Entre maio e junho,a produção industrial cresceu 1,9% segundo o IBGE


Entre maio e junho,a produção industrial cresceu 1,9% segundo o IBGE, o que apenas contrabalançou a queda de maio. Não se pode falar em mudança na tendência de fraqueza da indústria que caracteriza o ano nem há otimismo com relação aos próximos meses. Ninguém visualiza uma forte recuperação", notou a economista Thais Zara, da consultoria Rosenberg. O consumo cresce em ritmo lento e a recuperação da confiança é gradual.

O comportamento da indústria é marcado pela volatilidade: da alta de 2,6%, em janeiro, passou à queda de 2,2%, em fevereiro, à evolução de 0,9%, em março, e 1,8%, em abril, e ao recuo de 1,8%, em maio. Nada pior para o planejamento, o fluxo de caixa e as decisões de investimento das empresas. Uma situação só comparável, em matéria de incerteza, à política monetária dos anos 70. Agora, trata-se do padrão zigue-zague, como definiu o ex-diretor do Banco Central Alexandre Schwartzman ao Estado.

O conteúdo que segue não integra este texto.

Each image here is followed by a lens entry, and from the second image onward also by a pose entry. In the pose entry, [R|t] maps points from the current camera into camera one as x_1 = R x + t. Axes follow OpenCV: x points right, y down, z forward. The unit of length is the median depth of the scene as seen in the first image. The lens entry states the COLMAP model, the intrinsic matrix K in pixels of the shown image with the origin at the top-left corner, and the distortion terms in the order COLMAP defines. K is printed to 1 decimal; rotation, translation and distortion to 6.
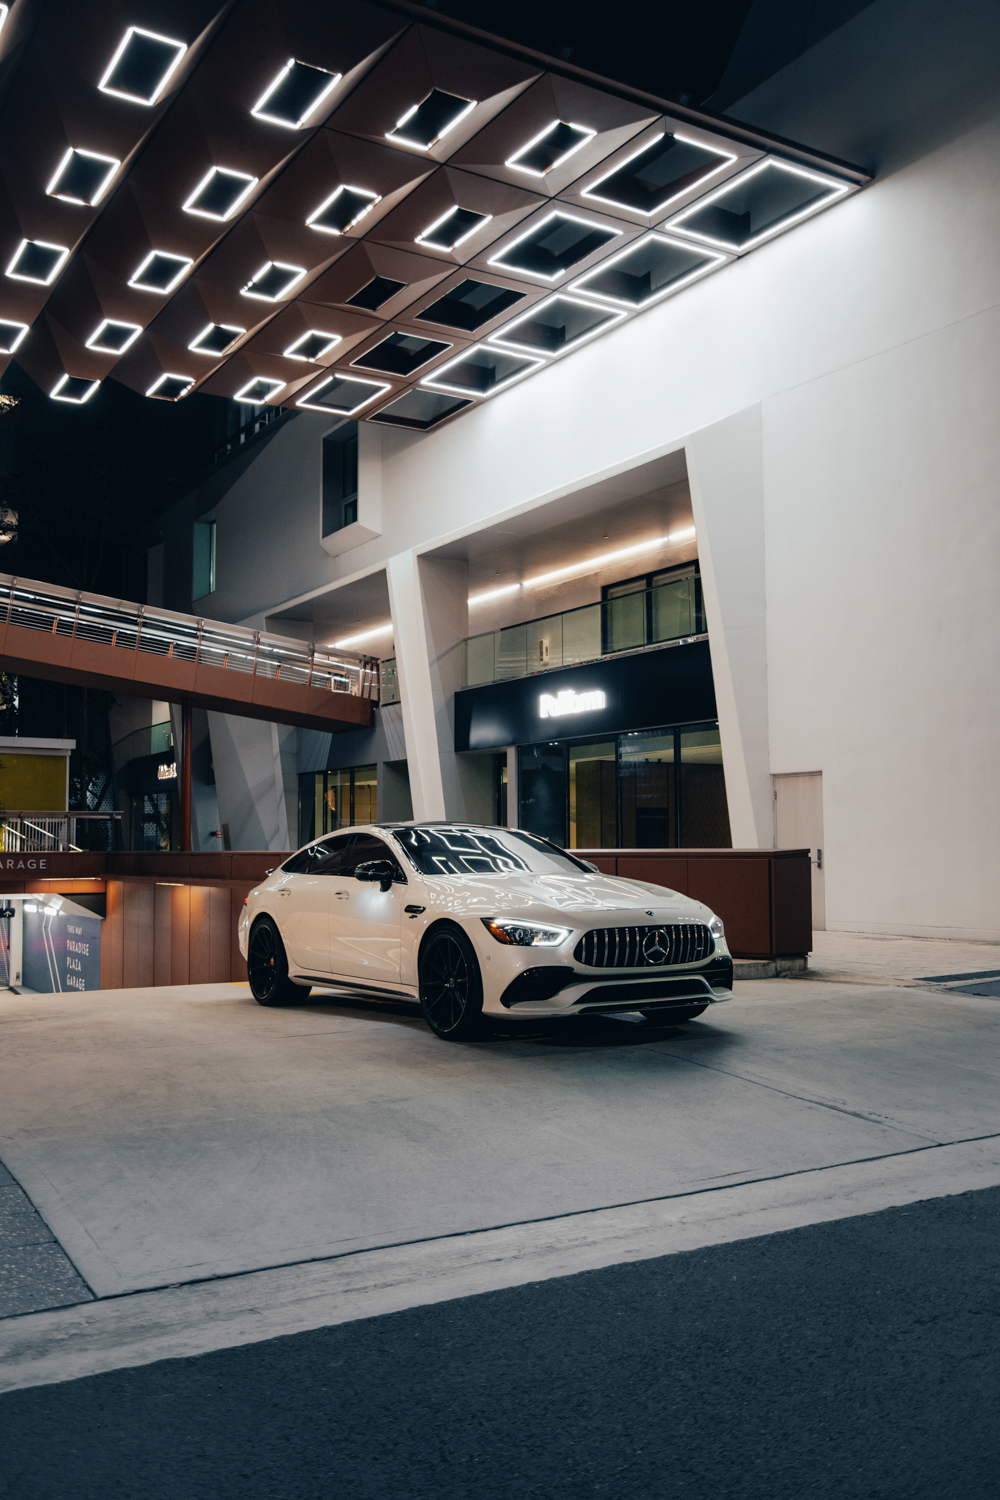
lens RADIAL K [[1308.2, 0, 500.0], [0, 1308.2, 750.0], [0, 0, 1]] dist [-0.003672, -0.000170]
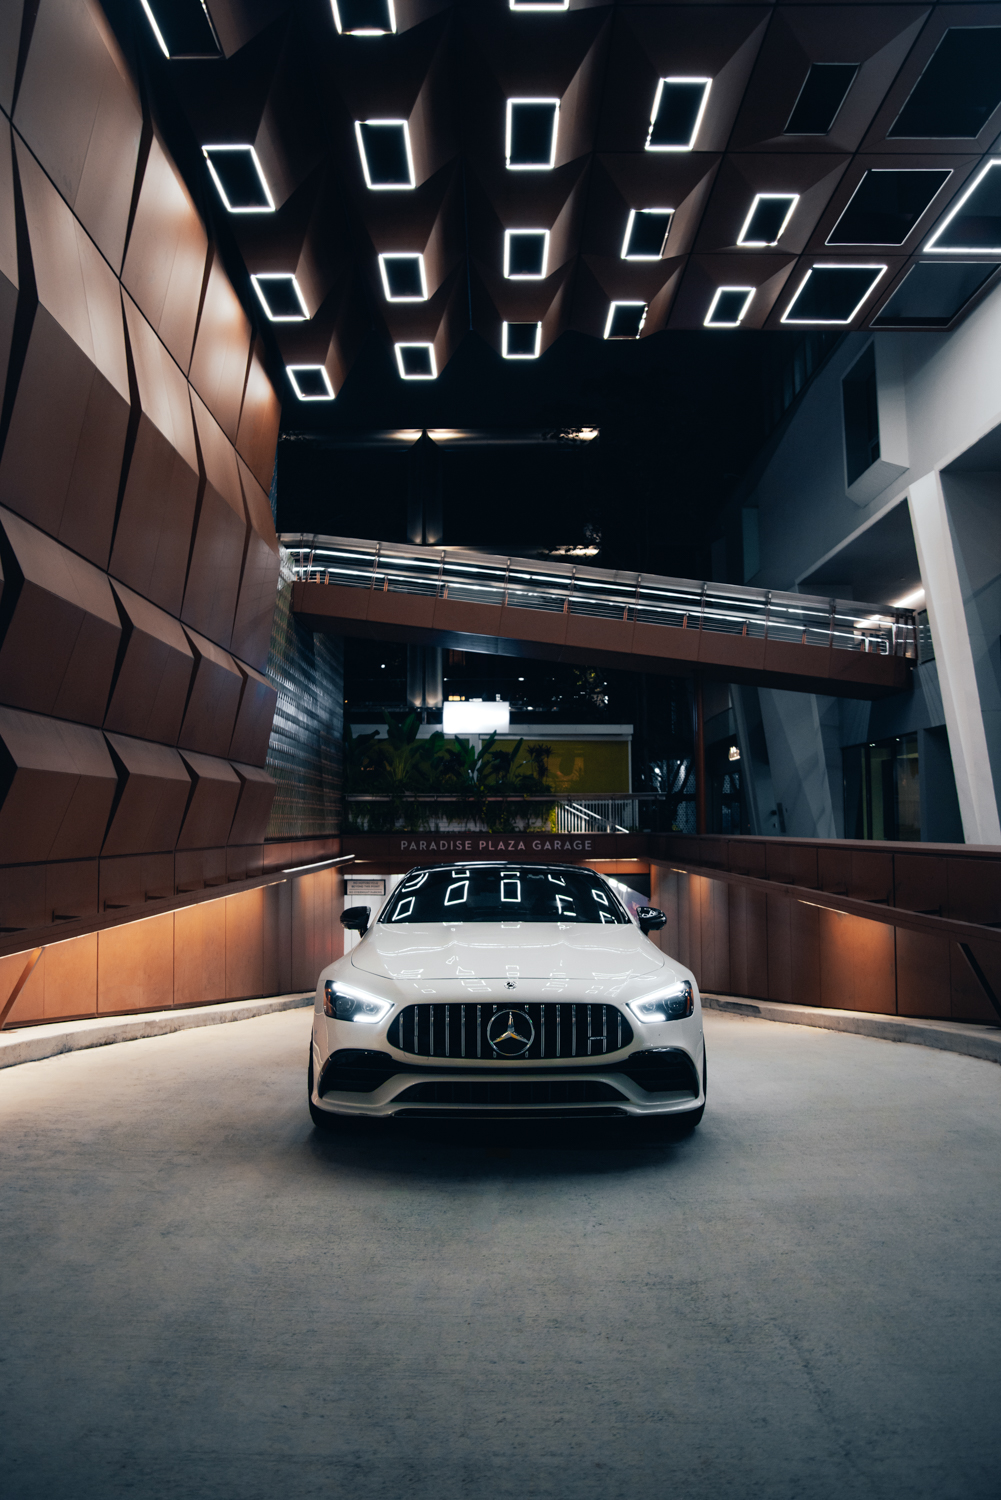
lens RADIAL K [[1045.5, 0, 500.5], [0, 1045.5, 750.0], [0, 0, 1]] dist [-0.119534, 0.083921]
pose [[0.852814, -0.038851, -0.520768, 0.023552], [0.043163, 0.999061, -0.003848, 0.013160], [0.520428, -0.019197, 0.853690, 0.276877]]
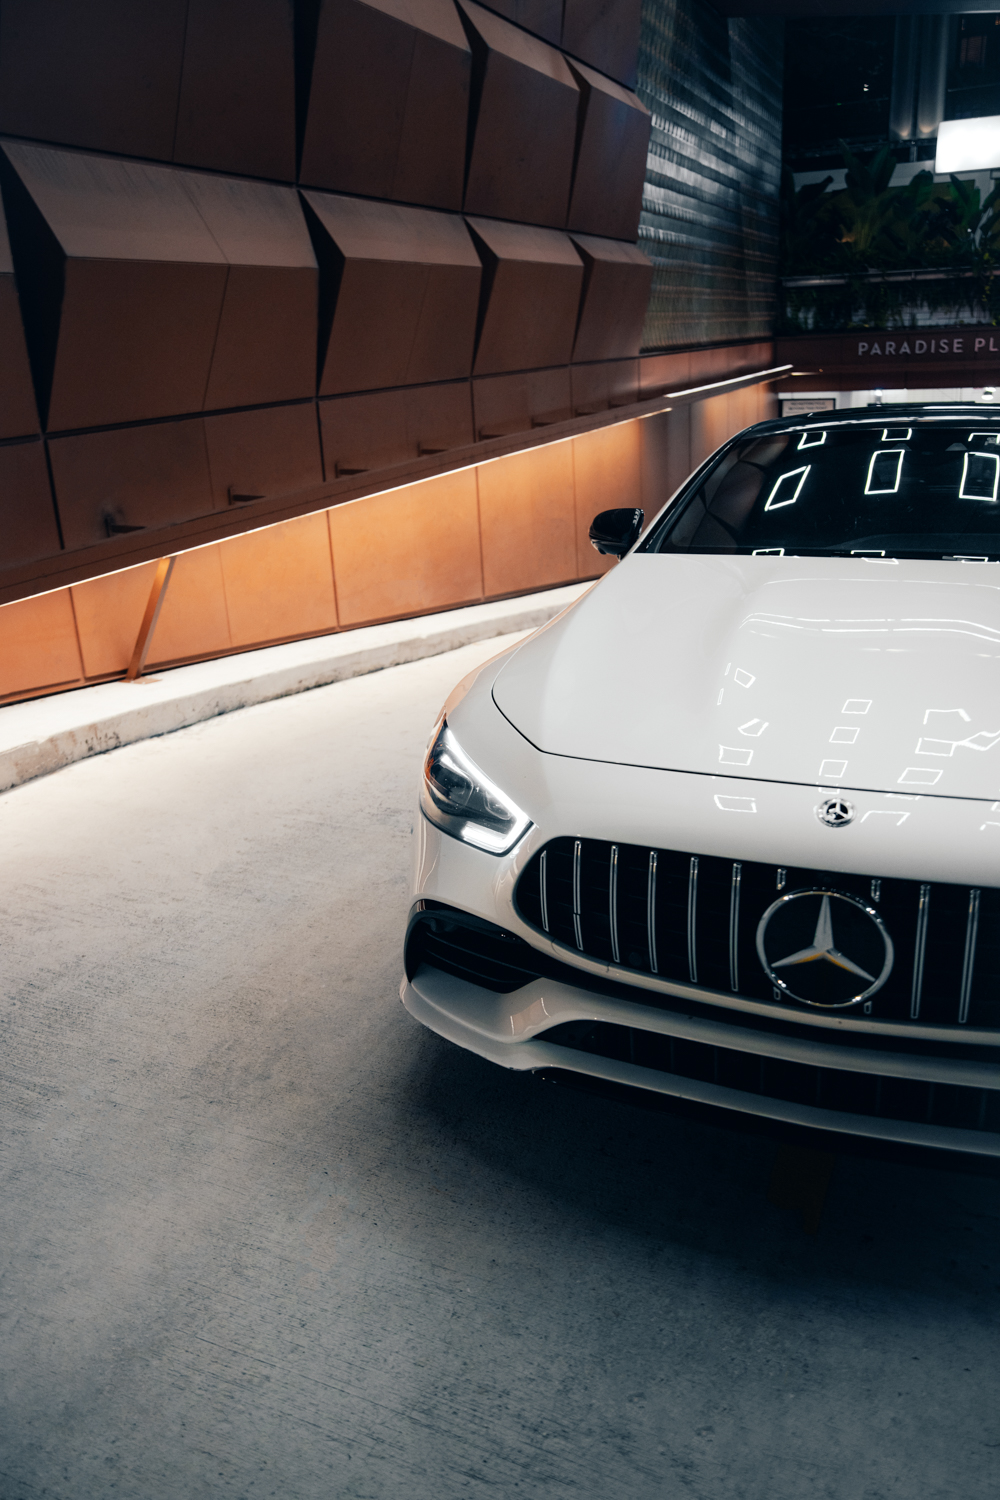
lens RADIAL K [[1181.1, 0, 500.0], [0, 1181.1, 750.0], [0, 0, 1]] dist [-0.067549, 0.081080]
pose [[0.580175, 0.244293, -0.776993, -0.025585], [0.112889, 0.920635, 0.373749, 0.021026], [0.806631, -0.304553, 0.506551, 0.374033]]
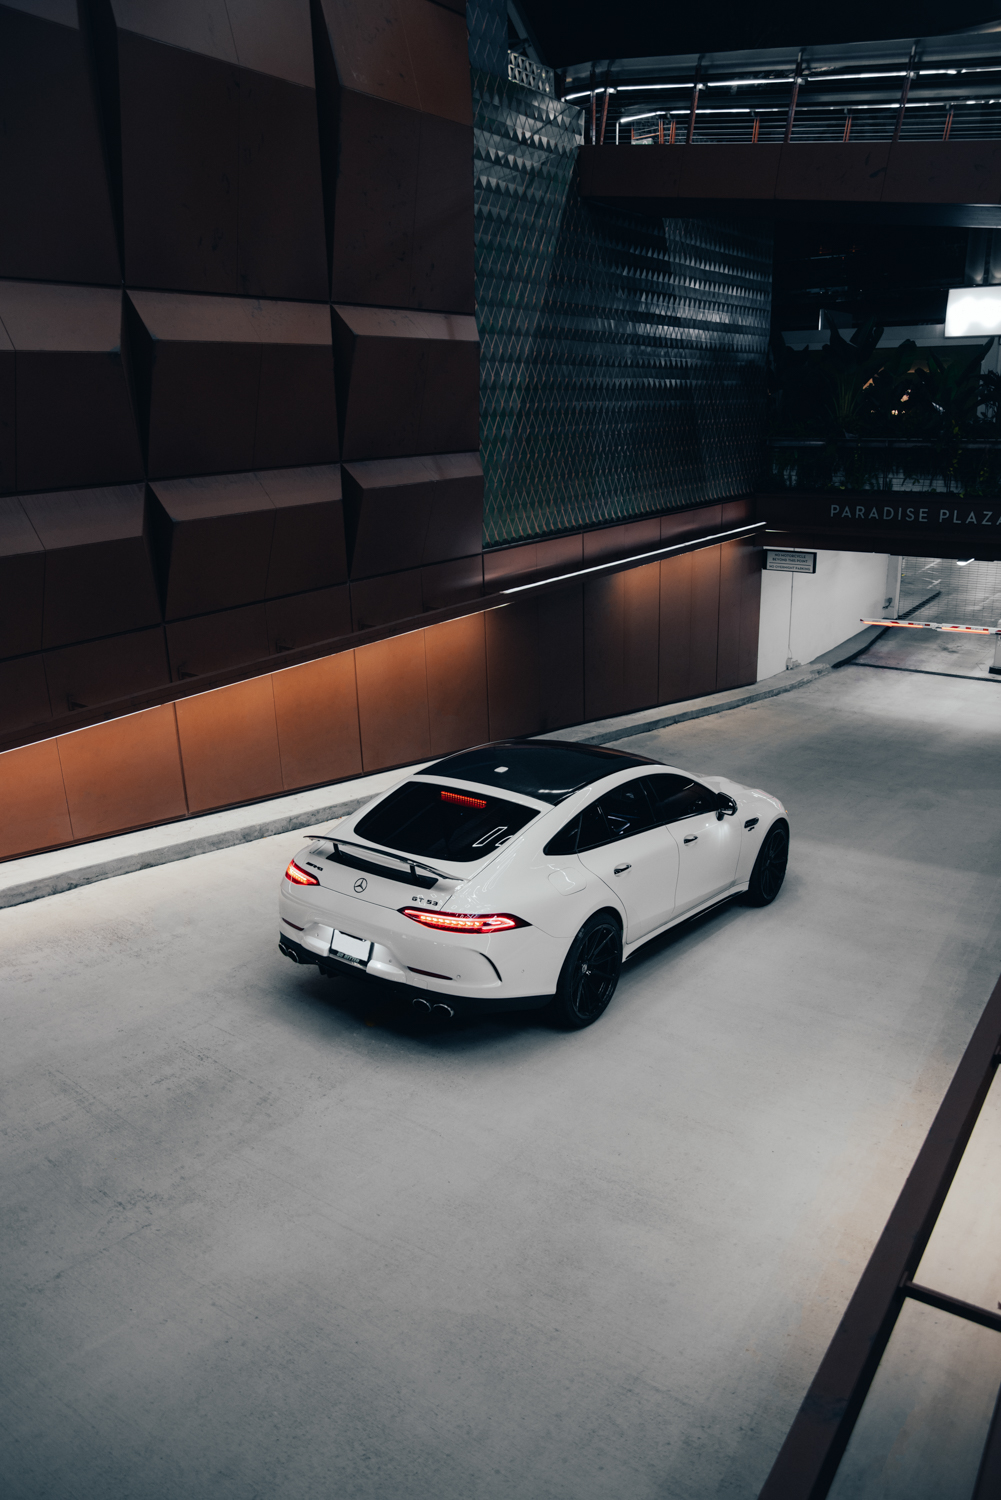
lens RADIAL K [[1045.5, 0, 500.5], [0, 1045.5, 750.0], [0, 0, 1]] dist [-0.119534, 0.083921]
pose [[0.380619, 0.278276, -0.881868, 0.016511], [0.104966, 0.934482, 0.340183, -0.012799], [0.918755, -0.222047, 0.326472, 0.549231]]
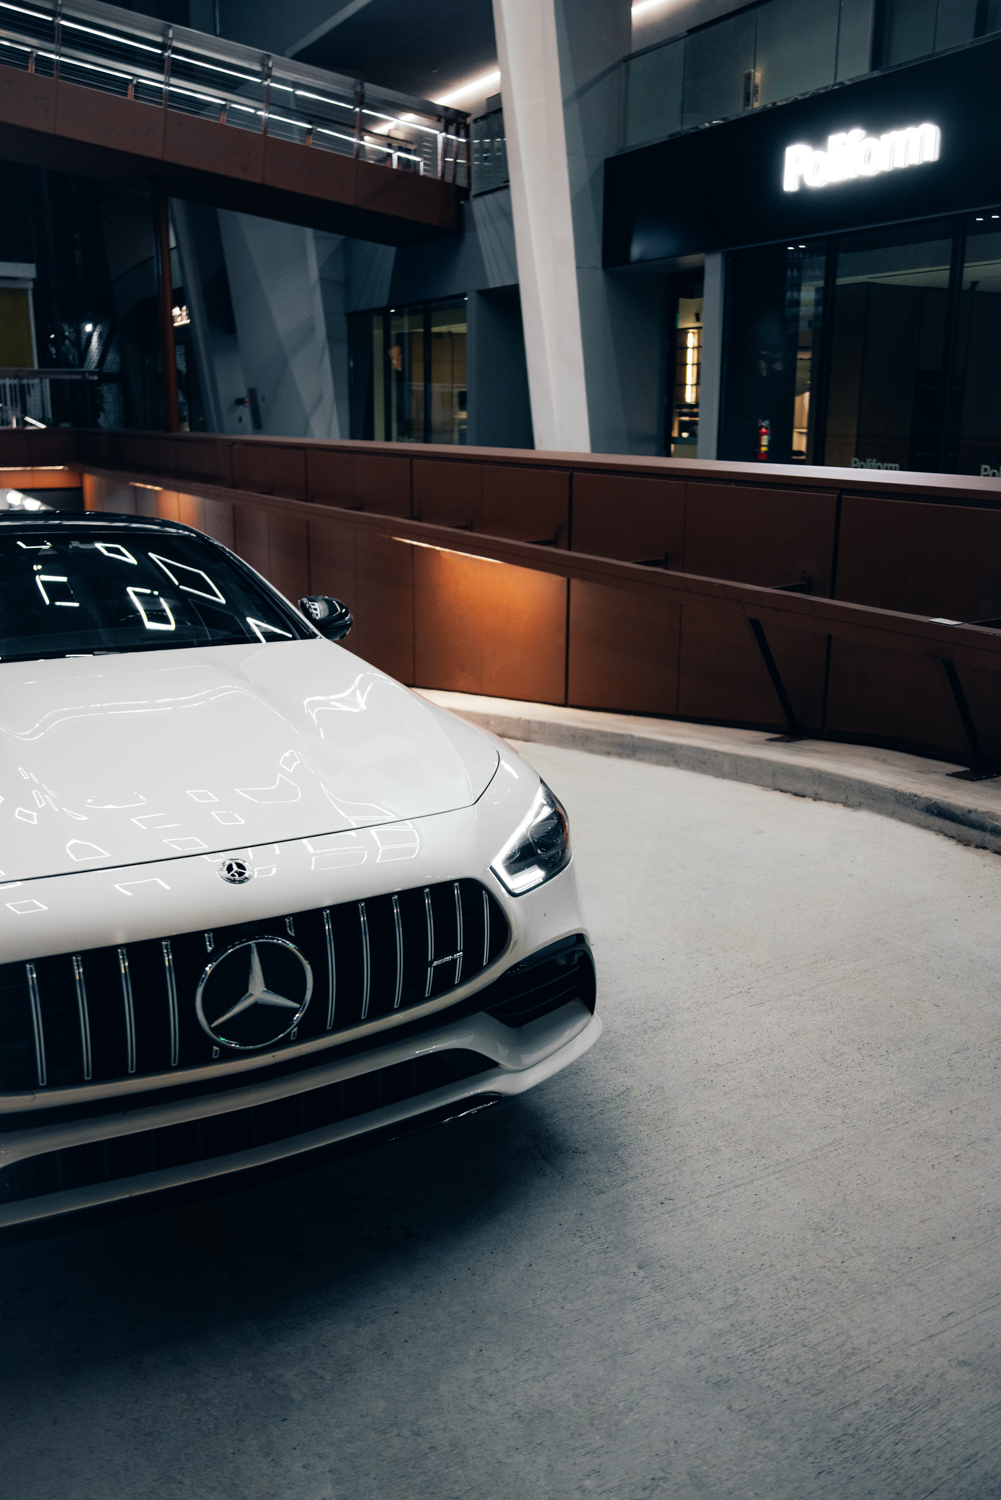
lens RADIAL K [[1256.6, 0, 500.5], [0, 1256.6, 750.0], [0, 0, 1]] dist [-0.073912, 0.108657]
pose [[0.998757, 0.024823, -0.043216, -0.045165], [-0.009054, 0.943079, 0.332446, 0.017799], [0.049008, -0.331641, 0.942132, 0.351477]]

Segundo o IBGE, a produção cresceu em 22 dos 27 setores analisados, com destaque para a indústria farmacêutica, Máquinas e Equipamentos, outros equipamentos de transporte e veículos automotores. Mas esses quatro segmentos haviam mostrado forte recuo em maio.

O pior resultado, em junho, veio do setor de bens intermediários (matérias-primas e outros insumos), com queda de 0,2% nos últimos 12 meses e alta de apenas 0,4% entre os primeiros semestres de 2012 e 2013. Os melhores resultados vieram dos bens duráveis, estimulados por incentivos fiscais, e dos bens de capital. Mas, mesmo nesse segmento, há indicações preocupantes, como a queda da produção de bens de capital para energia elétrica - reflexo do desestímulo provocado nas empresas pela política de redução de tarifas.

A produção industrial diminuiu 2,6% em 2012, um dos piores períodos da história do setor. Não há, pois, por que comemorar o pequeno crescimento de junho, dada a base fraca de comparação. E, pelos indicadores indiretos mais recentes, o entusiasmo das empresas tem sido, quando muito, episódico. Entre as análises divulgadas ontem, a da LCA Consultores trata de investimentos, que seguiram em atoada forte" no segundo trimestre, com alta estimada em 8,6% em relação a igual período de 2012. Com a ressalva: se a confiança empresarial não for, em parte, revertida, o cenário de expansão de investimentos em 2014 "pode ficar comprometido".